Another question that has been put to me in several different variations is basically whether The Caiad is a true account of an actual voyage around the world or a fictional narrative inspired by the author's experiences. And if it is the former, why is it presented as a third person narrative about someone named Caius rather than a first person account by the author?

Since there are photographs on this website taken in various parts of the world, including the one here of Jane at the helm departing Bora Bora on the 1200-mile passage to Samoa, it is obvious that a voyage took place. Still, the question remains whether the story has been altered or embellished for literary effect or other causes or, even if no intentional embellishment is suspected, what about the fallibility of memory in a publication dated 30 years after the events recounted commenced? For a more complete discussion of that issue I will refer you to the Introduction. In the photo accompanying this entry you can see the potted palm featured in the Introduction just to the right of Bora Bora fading astern.

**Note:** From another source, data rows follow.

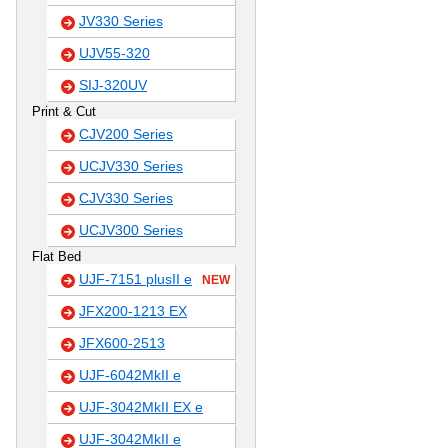
JV330 Series
UJV55-320
SIJ-320UV
Print & Cut
CJV200 Series
UCJV330 Series
CJV330 Series
UCJV300 Series
Flat Bed
UJF-7151 plusII e
NEW
JFX200-1213 EX
JFX600-2513
UJF-6042MkII e
UJF-3042MkII EX e
UJF-3042MkII e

Perhaps I chose to make Caius the protagonist of a third person narrative to diminish the the degree of self-absorption that I feared would leak into a first person account. Why did Thomas Wolfe become Eugene Gant, or James Joyce call himself Stephen Dedalus? In Zen and the Art of Motorcycle Maintenance Robert Pirsig recounts a road trip that is I believe essentially a true account, but the protagonist is called Phaedrus. So I am not alone in making that choice. The name Caius harks back to a figure from ancient Roman times, but is fitting not only in having the same beginning letters as the author's name but also because it is mostly known from a passage in a novel by Leo Tolstoy, The Death of Ivan Ilych, in which the dying protagonist, brooding on the meaning of mortality, remembers a syllogism from his childhood logic lessons, "Caius is a man, men are mortal, therefore Caius is mortal." This fits well with the focus early in The Caiad on one of the protagonist's motivation for his sea voyage being the need to prove to himself his "manhood" (Caius is a man) and his examination, near the end of the book, of the nature of mortality in literature and science.